Rebecca Soffer is the co-founder of the website Modern Loss, and co-author of the book Modern Loss: Candid Conversations About Grief. Beginners Welcome.

Soffer says “the rug was pulled out from under my feet” when she lost both of her parents when she was in her early 30s. “All of a sudden my life started in the after: before loss and after loss,” she says.

While most people in Soffer’s social circle hadn’t yet experienced this type of loss, she did have one other friend in the same situation. At first, the duo started a monthly dinner meet-up for people dealing with the loss of a parent. And soon after, Modern Loss was born.
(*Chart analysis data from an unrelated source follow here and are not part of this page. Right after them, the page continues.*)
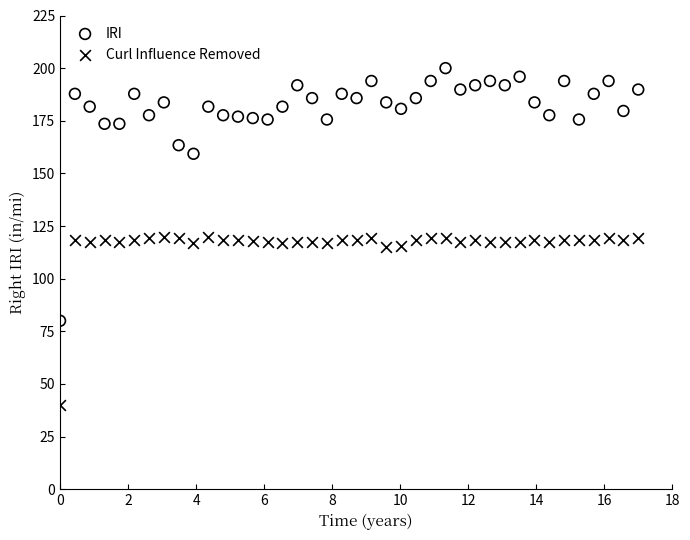

Which series has the largest Y range (max minus min)?

IRI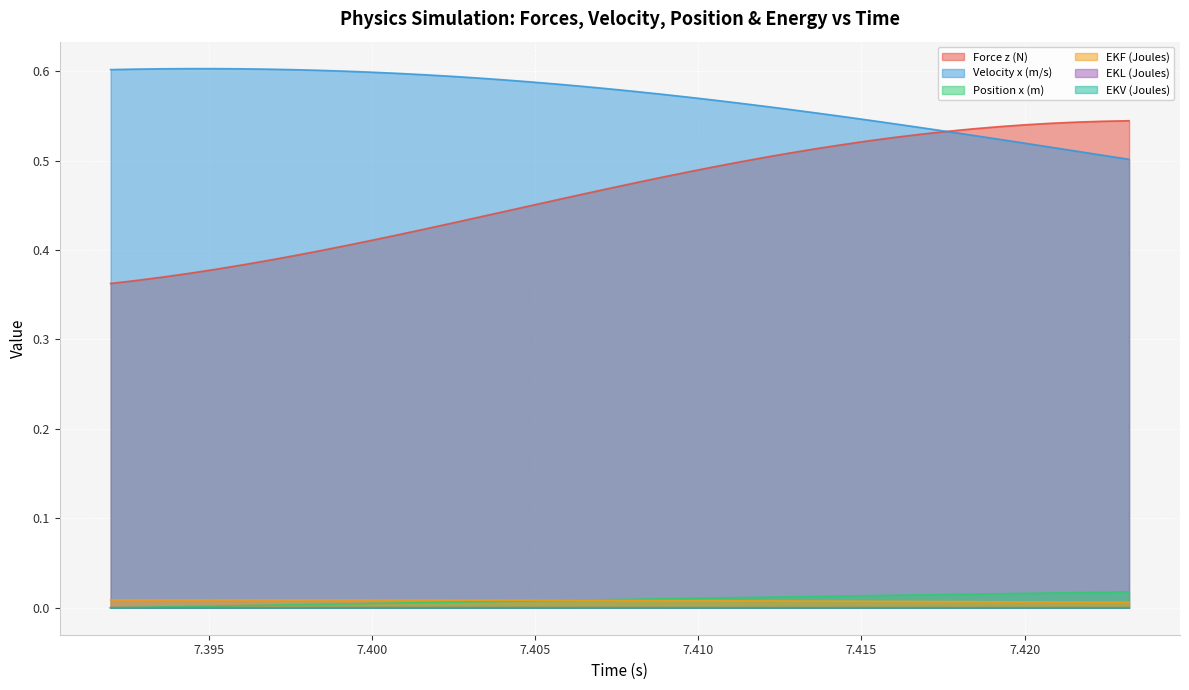

Reading right to left, what are all the values shown in this chart?

Force z (N): 0.5	0.5	0.5	0.5	0.5	0.5	0.5	0.5	0.5	0.5	0.5	0.5	0.5	0.5	0.5	0.5	0.5	0.5	0.5	0.5	0.5	0.5	0.5	0.4	0.4	0.4	0.4	0.4	0.4	0.4	0.4	0.4	0.4	0.4	0.4	0.4	0.4	0.4	0.4	0.4
Velocity x (m/s): 0.5	0.5	0.5	0.5	0.5	0.5	0.5	0.5	0.5	0.5	0.5	0.5	0.6	0.6	0.6	0.6	0.6	0.6	0.6	0.6	0.6	0.6	0.6	0.6	0.6	0.6	0.6	0.6	0.6	0.6	0.6	0.6	0.6	0.6	0.6	0.6	0.6	0.6	0.6	0.6
Position x (m): 0.0	0.0	0.0	0.0	0.0	0.0	0.0	0.0	0.0	0.0	0.0	0.0	0.0	0.0	0.0	0.0	0.0	0.0	0.0	0.0	0.0	0.0	0.0	0.0	0.0	0.0	0.0	0.0	0.0	0.0	0.0	0.0	0.0	0.0	0.0	0.0	0.0	0.0	0.0	0.0
EKF (Joules): 0.0	0.0	0.0	0.0	0.0	0.0	0.0	0.0	0.0	0.0	0.0	0.0	0.0	0.0	0.0	0.0	0.0	0.0	0.0	0.0	0.0	0.0	0.0	0.0	0.0	0.0	0.0	0.0	0.0	0.0	0.0	0.0	0.0	0.0	0.0	0.0	0.0	0.0	0.0	0.0
EKL (Joules): 0.0	0.0	0.0	0.0	0.0	0.0	0.0	0.0	0.0	0.0	0.0	0.0	0.0	0.0	0.0	0.0	0.0	0.0	0.0	0.0	0.0	0.0	0.0	0.0	0.0	0.0	0.0	0.0	0.0	0.0	0.0	0.0	0.0	0.0	0.0	0.0	0.0	0.0	0.0	0.0
EKV (Joules): 0.0	0.0	0.0	0.0	0.0	0.0	0.0	0.0	0.0	0.0	0.0	0.0	0.0	0.0	0.0	0.0	0.0	0.0	0.0	0.0	0.0	0.0	0.0	0.0	0.0	0.0	0.0	0.0	0.0	0.0	0.0	0.0	0.0	0.0	0.0	0.0	0.0	0.0	0.0	0.0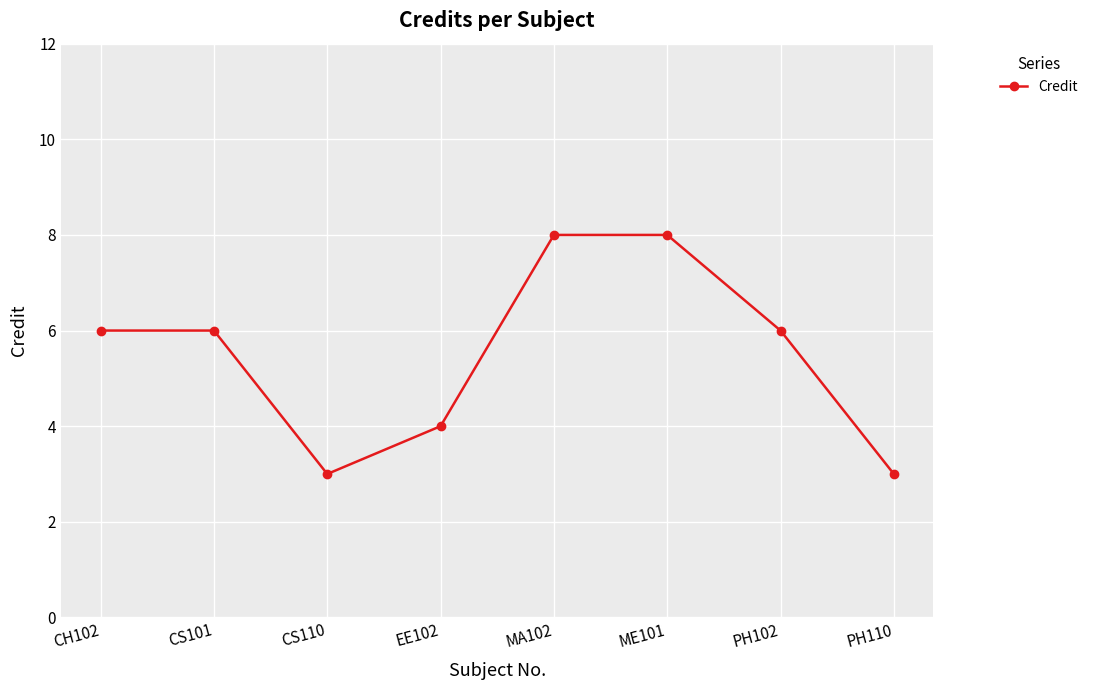

Count the number of data series in this chart.

1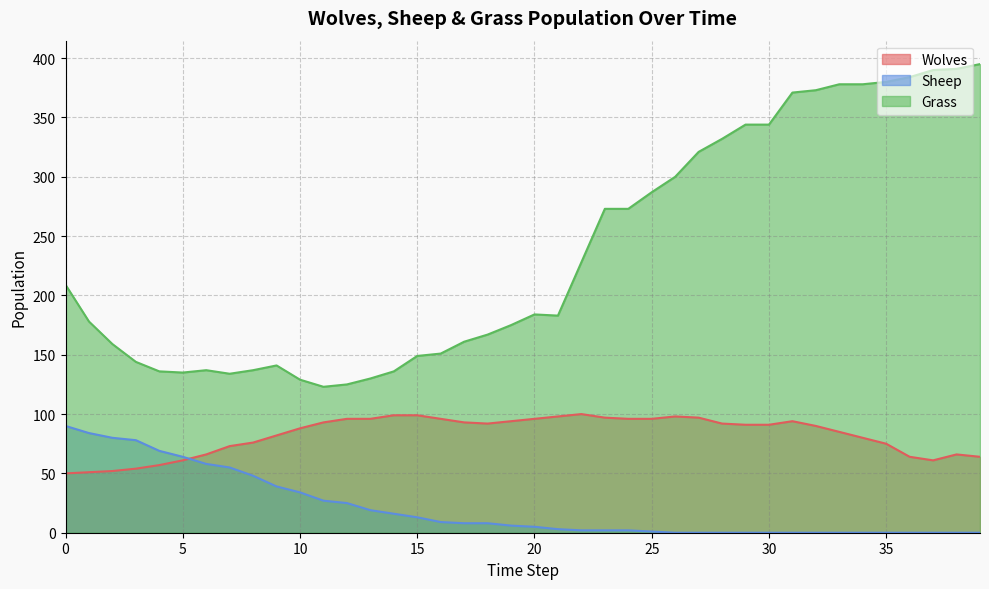

Does the chart have visible grid lines?

Yes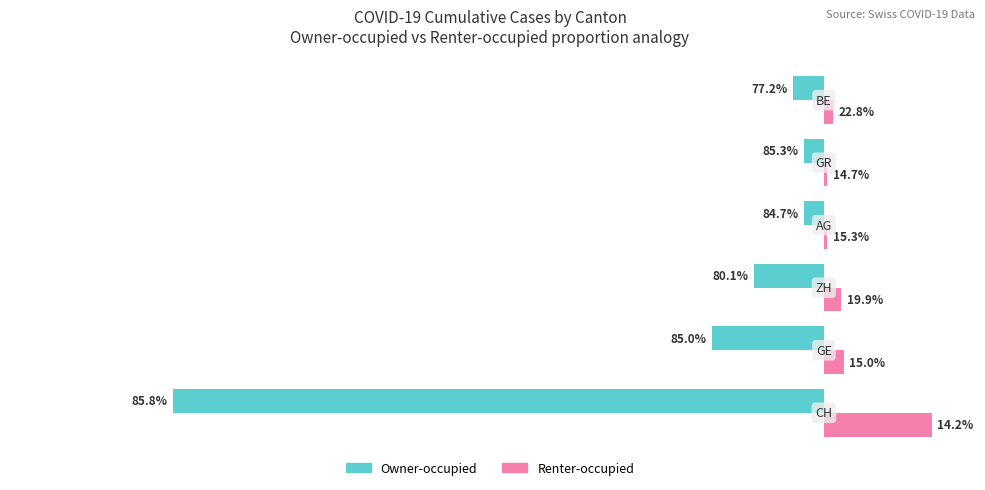

Which series has the widest spread of values?

Owner-occupied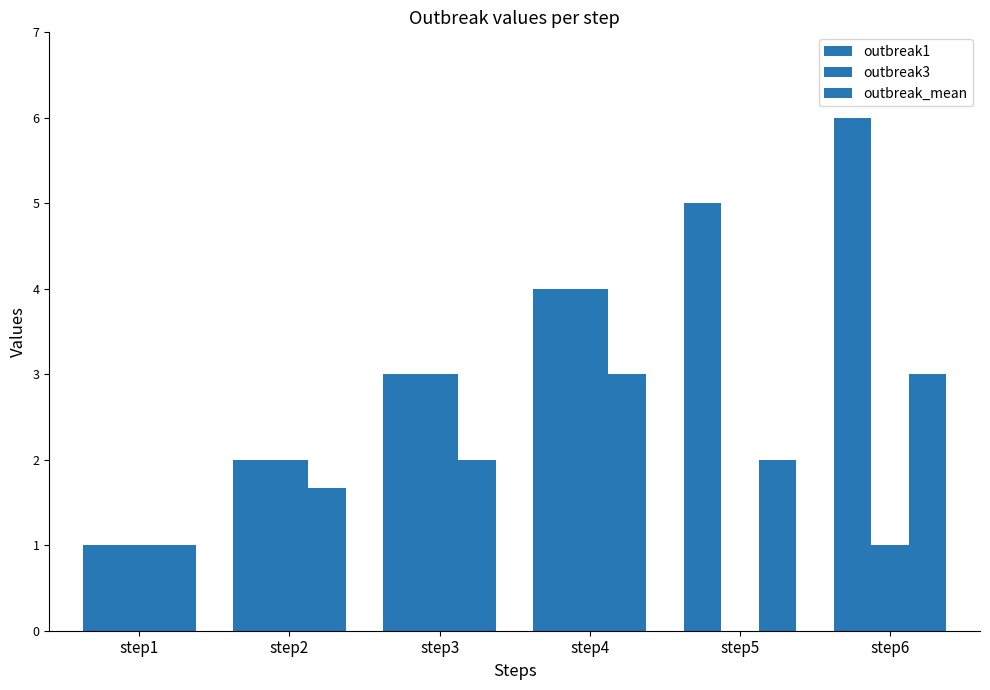

What is the average value of the outbreak_mean series?

2.1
“Grief is a 24/7 thing that takes on different forms every single year,” says Soffer. “These are uncomfortable subjects. But it’s is the one common denominator that every human being shares. So why aren’t we talking about it?”

That resistance to talking about death and grieving is something that Merilynn Rush noticed here in Michigan as well. She is an end-of-life doula trainer with Lifespan Doulas, a home funeral guide and green burial consultant. Rush founded Ann Arbor Death Cafe to respond to that problem by connecting people who are interested in talking about these subjects.

“People are changing the way that they want to do death, if you will,” says Rush. “We are looking at the ways we’ve done things and realizing that’s not giving me meaning anymore. And one of the biggest things that people are changing is wanting to have more control over how we celebrate someone’s life.”